If Trust Certification as a concept becomes standardized, procurement teams in financial services, healthcare, and legal services could specify coverage requirements as part of their RFPs. “This system must have a pre-deployment Trust Certificate covering X% of our primary regulatory requirements” becomes a verifiable, auditable specification rather than a qualitative judgment call.

For internal risk management, the machine-generated certificate format solves a chronic problem: how to document what was tested, when, and against which requirements, in a form that survives audits. Currently this documentation is largely manual and inconsistent. A systematic pipeline creates a persistent audit trail at low marginal cost.

For Chief Risk Officers and compliance functions, the practical starting point does not require waiting for full ontology-based tooling to become available off the shelf. Building the discipline of recording — for each AI agent in use, what regulatory requirements apply, what scenarios were tested, what the results were — creates the foundation. Full automation can follow incrementally.


The direction is clear, even if the tooling is not yet

To be direct: this framework is still a research proposal, not a production-ready product. The tooling to implement it at enterprise scale does not yet exist as commercial software.

But the direction it points to is important. As AI agent deployment in regulated industries accelerates, pre-deployment regulatory verification will become a standard requirement. The pressure will come from regulators, from procurement teams, and from post-incident accountability requirements.

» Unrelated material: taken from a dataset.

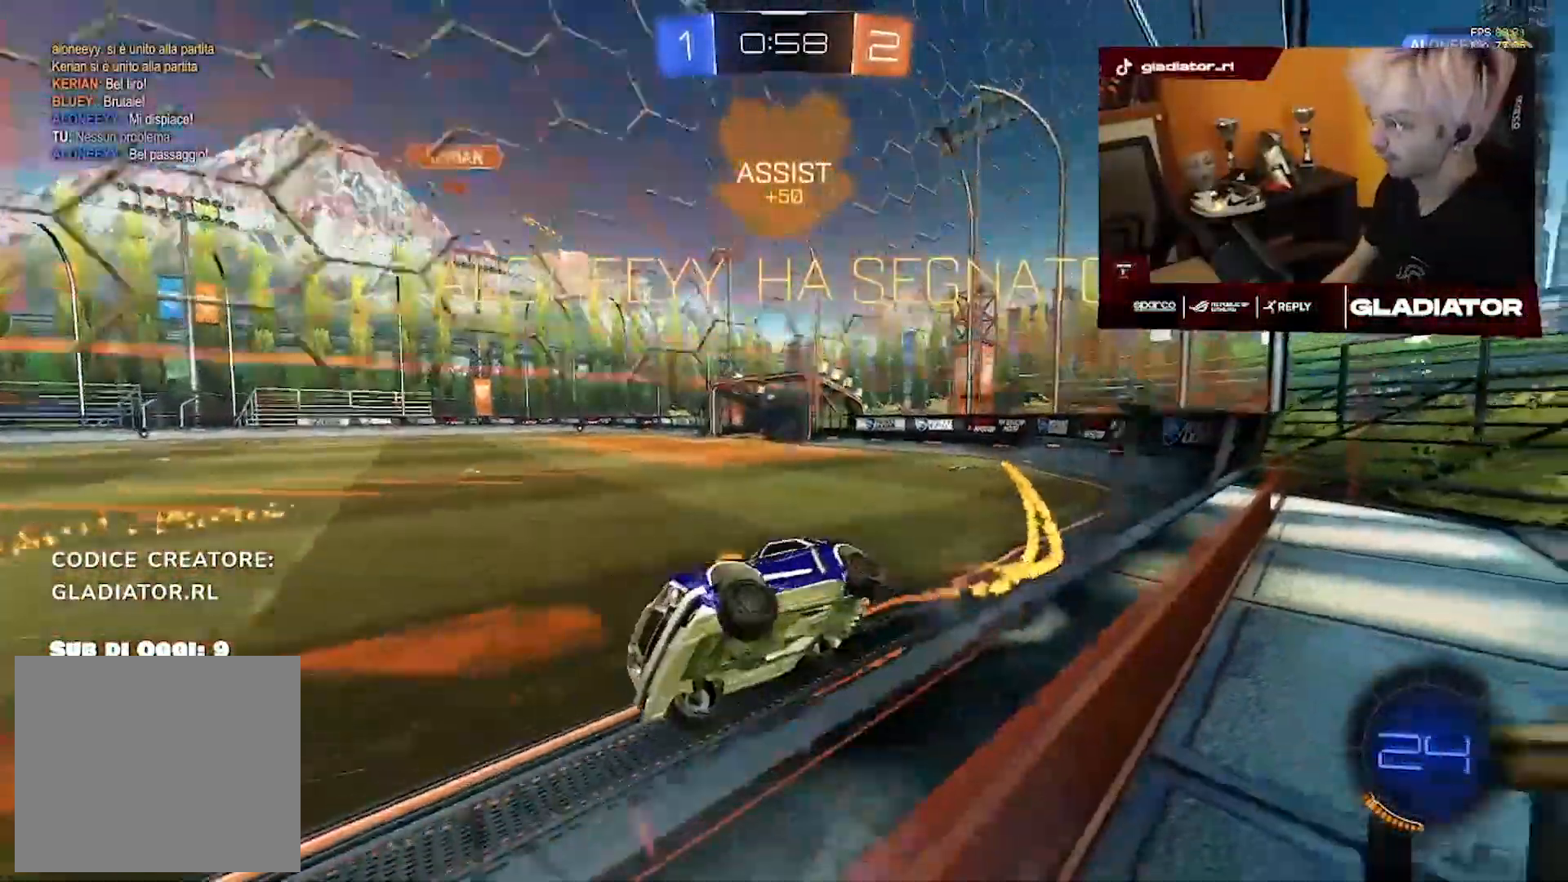
{"buttons": [], "left_stick": "center", "right_stick": "center", "events": [[83, "L1", "up"], [117, "left_stick", "center"], [133, "R1", "up"], [150, "R2", "up"]]}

Organizations that begin building systematic verification practices now — even in simplified forms — will be significantly better positioned when that pressure arrives than those that wait.

That’s it for today!


Reference

  1. Thanh Luong Tuan, Abhijit Sanyal (2026). Toward Pre-Deployment Assurance for Enterprise AI Agents: Ontology-Grounded Simulation and Trust Certification. arXiv preprint.

* This article was written in part with AI assistance and may contain inaccuracies.